Woking was one of many local authorities to ask the government for exceptional support during the coronavirus pandemic but was turned down in July 2021 on the basis that its financial position, including reserves levels, did not meet the criteria, according to Woking’s then corporate financial planning and policy portfolio holder.

Julie Fisher, Woking’s chief executive.

Woking Borough Council’s chief executive Julie Fisher said: “During the Queen’s speech, the Government announced that the Levelling Up and Regeneration Bill will be brought forward to drive local growth, empowering local leaders to regenerate their areas.

“The Bill will incorporate a number of legislative developments, which includes taking a responsible approach to public finances, whilst reducing local authority debt.

“We recognise that Woking has high levels of debt which comes from borrowing for regeneration and major long-term infrastructure projects.
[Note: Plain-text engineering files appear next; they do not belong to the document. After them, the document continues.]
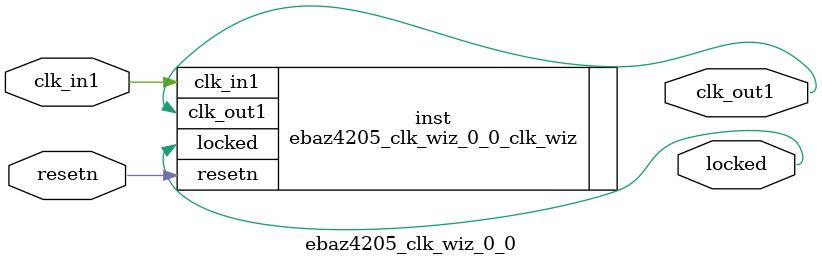
<source format=v>


`timescale 1ps/1ps

(* CORE_GENERATION_INFO = "ebaz4205_clk_wiz_0_0,clk_wiz_v6_0_11_0_0,{component_name=ebaz4205_clk_wiz_0_0,use_phase_alignment=true,use_min_o_jitter=false,use_max_i_jitter=false,use_dyn_phase_shift=false,use_inclk_switchover=false,use_dyn_reconfig=false,enable_axi=0,feedback_source=FDBK_AUTO,PRIMITIVE=PLL,num_out_clk=1,clkin1_period=10.000,clkin2_period=10.000,use_power_down=false,use_reset=true,use_locked=true,use_inclk_stopped=false,feedback_type=SINGLE,CLOCK_MGR_TYPE=NA,manual_override=false}" *)

module ebaz4205_clk_wiz_0_0 
 (
  // Clock out ports
  output        clk_out1,
  // Status and control signals
  input         resetn,
  output        locked,
 // Clock in ports
  input         clk_in1
 );

  ebaz4205_clk_wiz_0_0_clk_wiz inst
  (
  // Clock out ports  
  .clk_out1(clk_out1),
  // Status and control signals               
  .resetn(resetn), 
  .locked(locked),
 // Clock in ports
  .clk_in1(clk_in1)
  );

endmodule

</source>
“As a result, we are working with the Department for Levelling Up, Housing and Communities (DLUHC) to assist them in understanding our local borrowing and investment practices in advance of them establishing new measures that will support the Levelling Up and Regeneration Bill.

“We have had a positive early discussion with the DLUHC and we are currently in the process of agreeing a programme of analysis that will provide them with a comprehensive understanding of our borrowing and investment position.”